Work to be completed >>
Search the entries below for the string "juni" and copy the lines that hold it.

++++ Provided information ++++

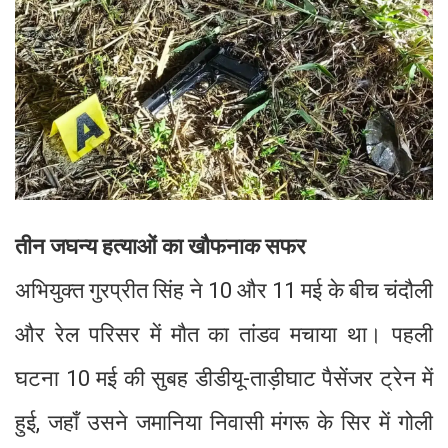
तीन जघन्य हत्याओं का खौफनाक सफर
अभियुक्त गुरप्रीत सिंह ने 10 और 11 मई के बीच चंदौली
और रेल परिसर में मौत का तांडव मचाया था। पहली
घटना 10 मई की सुबह डीडीयू-ताड़ीघाट पैसेंजर ट्रेन में
हुई, जहाँ उसने जमानिया निवासी मंगरू के सिर में गोली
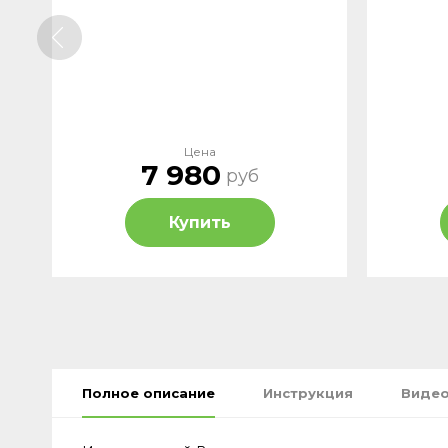
Цена
7 980
руб
Купить
Полное описание
Инструкция
Видео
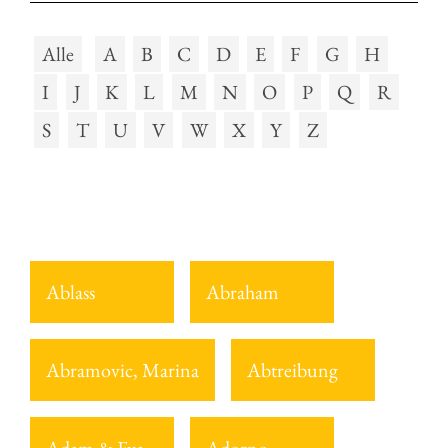
Alle
A
B
C
D
E
F
G
H
I
J
K
L
M
N
O
P
Q
R
S
T
U
V
W
X
Y
Z
Ablass
Abraham
Abramovic, Marina
Abtreibung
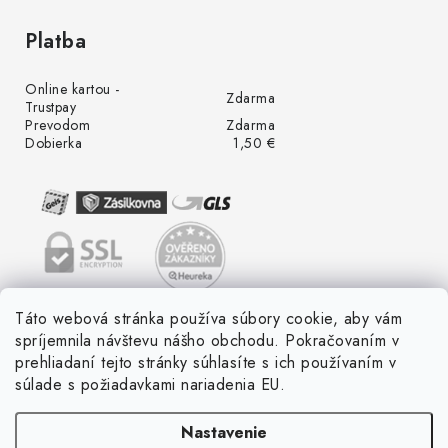
Platba
Online kartou -
Zdarma
Trustpay
Prevodom
Zdarma
Dobierka
1,50 €
Táto webová stránka používa súbory cookie, aby vám
spríjemnila návštevu nášho obchodu. Pokračovaním v
prehliadaní tejto stránky súhlasíte s ich používaním v
súlade s požiadavkami nariadenia EU.
Nastavenie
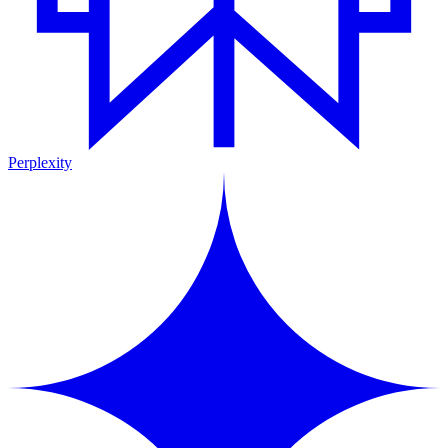
Perplexity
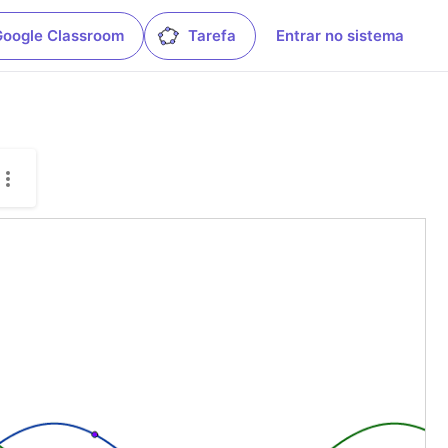
Google Classroom
Tarefa
Entrar no sistema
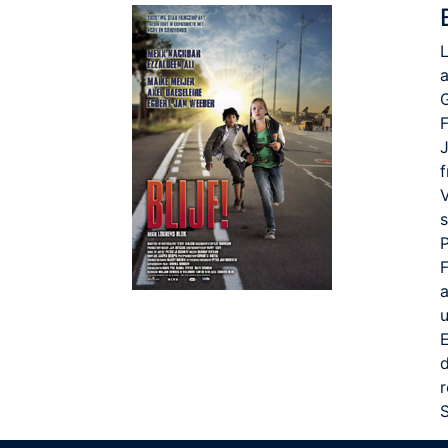
a
G
J
F
d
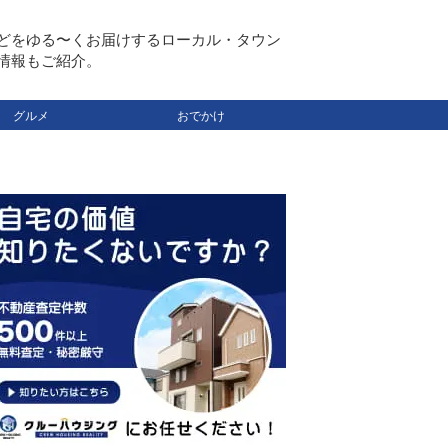
どをゆる〜くお届けするローカル・タウン
情報もご紹介。
グルメ
おでかけ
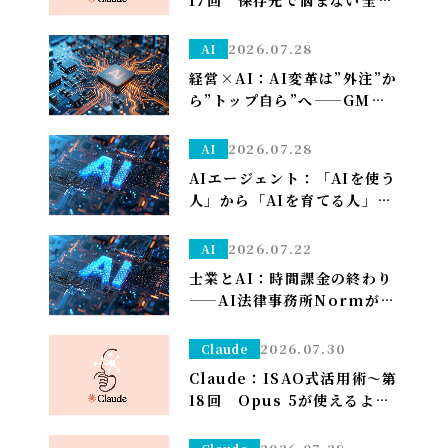
ダウンロードフォルダに落と
して、仕分けはClaudeに任
2026.07.28
AI
せる～
経営×AI：AI変革は”外注”か
ら”トップ自ら”へ——GMO熊
谷代表がグループCAIOに就
任、社長がコードを書く
2026.07.28
AI
AIエージェント：「AIを使う
人」から「AIを育てる人」へ
——孫正義の未来予想図に、
管理部はこう備える
2026.07.22
AI
士業とAI：時間課金の終わり
——AI法律事務所Normがユ
ニコーン化で示す「成果で稼
ぐ」への転換
2026.07.30
Claude
Claude：ISAO式活用術～第
18回 Opus 5が使えるよう
になり久しぶりの上限が来た
ので改めて使い分けを考え直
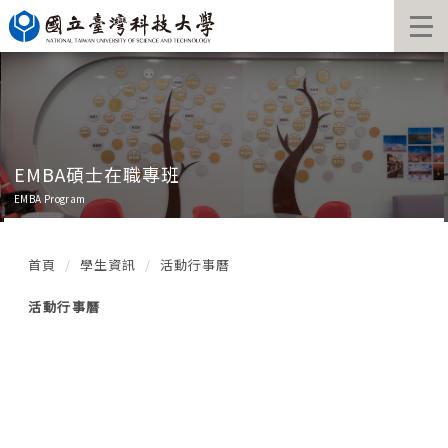
跳
到
主
要
內
容
區
A碩士在職專班
Ehou
ram
EMBA Prog
首頁
學生資訊
活動行事曆
活動行事曆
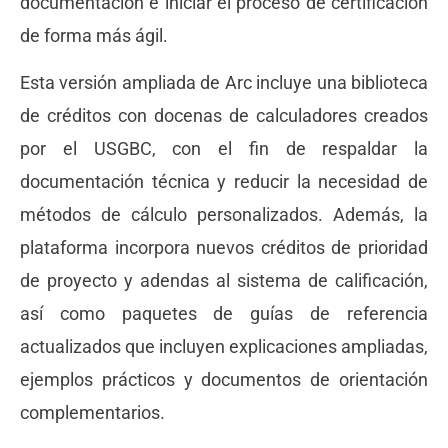
documentación e iniciar el proceso de certificación
de forma más ágil.
Esta versión ampliada de Arc incluye una biblioteca
de créditos con docenas de calculadores creados
por el USGBC, con el fin de respaldar la
documentación técnica y reducir la necesidad de
métodos de cálculo personalizados. Además, la
plataforma incorpora nuevos créditos de prioridad
de proyecto y adendas al sistema de calificación,
así como paquetes de guías de referencia
actualizados que incluyen explicaciones ampliadas,
ejemplos prácticos y documentos de orientación
complementarios.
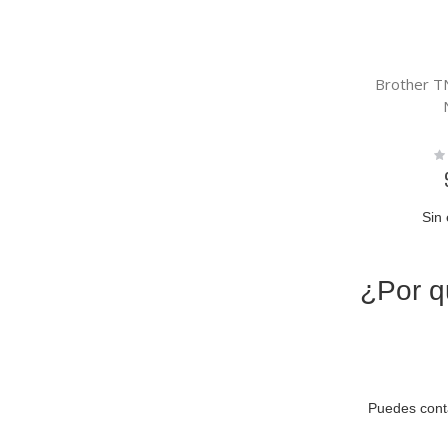
Brother 
Ra
0
Sin 
¿Por q
Puedes conta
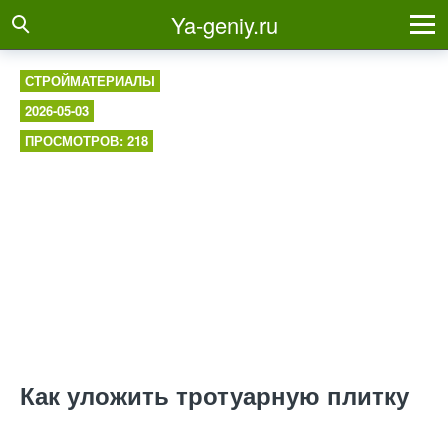
Ya-geniy.ru
СТРОЙМАТЕРИАЛЫ
2026-05-03
ПРОСМОТРОВ: 218
Как уложить тротуарную плитку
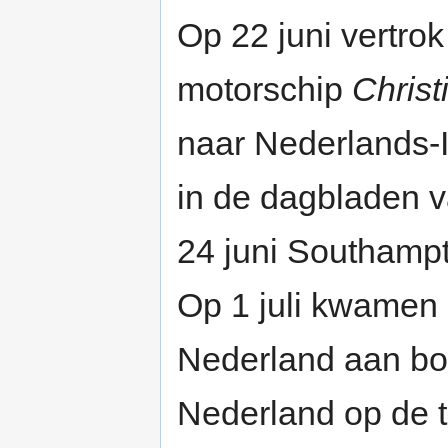
Op 22 juni vertrok
motorschip
Chris
naar Nederlands-I
in de dagbladen van
24 juni Southampt
Op 1 juli kwamen 
Nederland aan bo
Nederland op de t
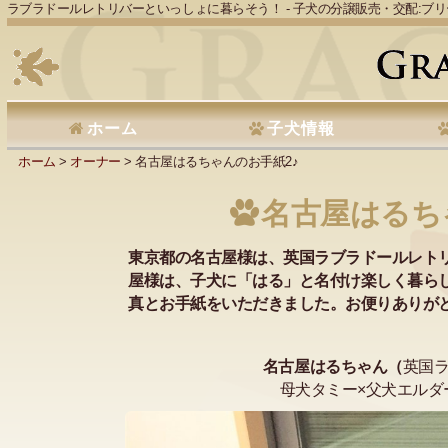
ラブラドールレトリバーといっしょに暮らそう！ - 子犬の分譲販売・交配:ブ
ホーム
子犬情報
ホーム
>
オーナー
> 名古屋はるちゃんのお手紙2♪
名古屋はるち
東京都の名古屋様は、英国ラブラドールレト
屋様は、子犬に「はる」と名付け楽しく暮ら
真とお手紙をいただきました。お便りありが
名古屋はるちゃん（
英国
母犬タミー×父犬エルダー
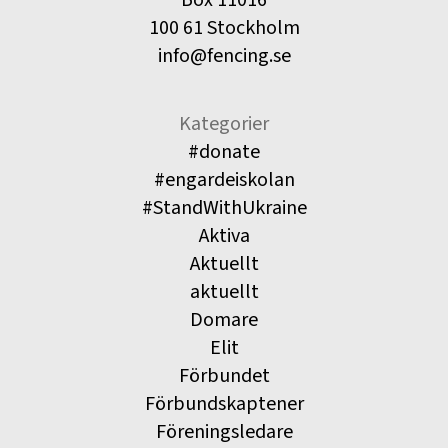
Box 11016
100 61 Stockholm
info@fencing.se
Kategorier
#donate
#engardeiskolan
#StandWithUkraine
Aktiva
Aktuellt
aktuellt
Domare
Elit
Förbundet
Förbundskaptener
Föreningsledare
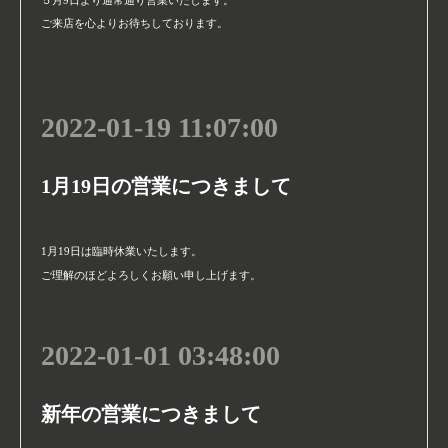
ご来店を心よりお待ちしております。
2022-01-19 11:07:00
1月19日の営業につきまして
1月19日は臨時休業いたします。
ご理解のほどよろしくお願い申し上げます。
2022-01-01 03:48:00
新年の営業につきまして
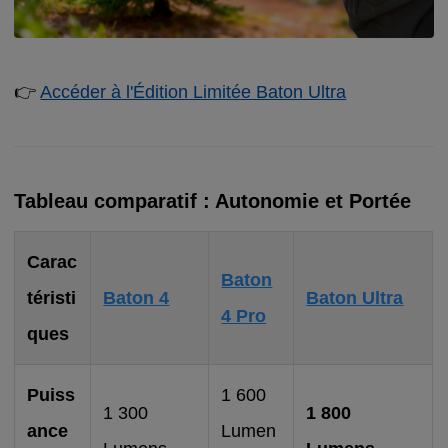
👉
Accéder à l'Édition Limitée Baton Ultra
Tableau comparatif : Autonomie et Portée
Carac
Baton
téristi
Baton 4
Baton Ultra
4 Pro
ques
Puiss
1 600
1 300
1 800
ance
Lumen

++++

Output >>
Op 22 juni vertrok
24 juni Southampt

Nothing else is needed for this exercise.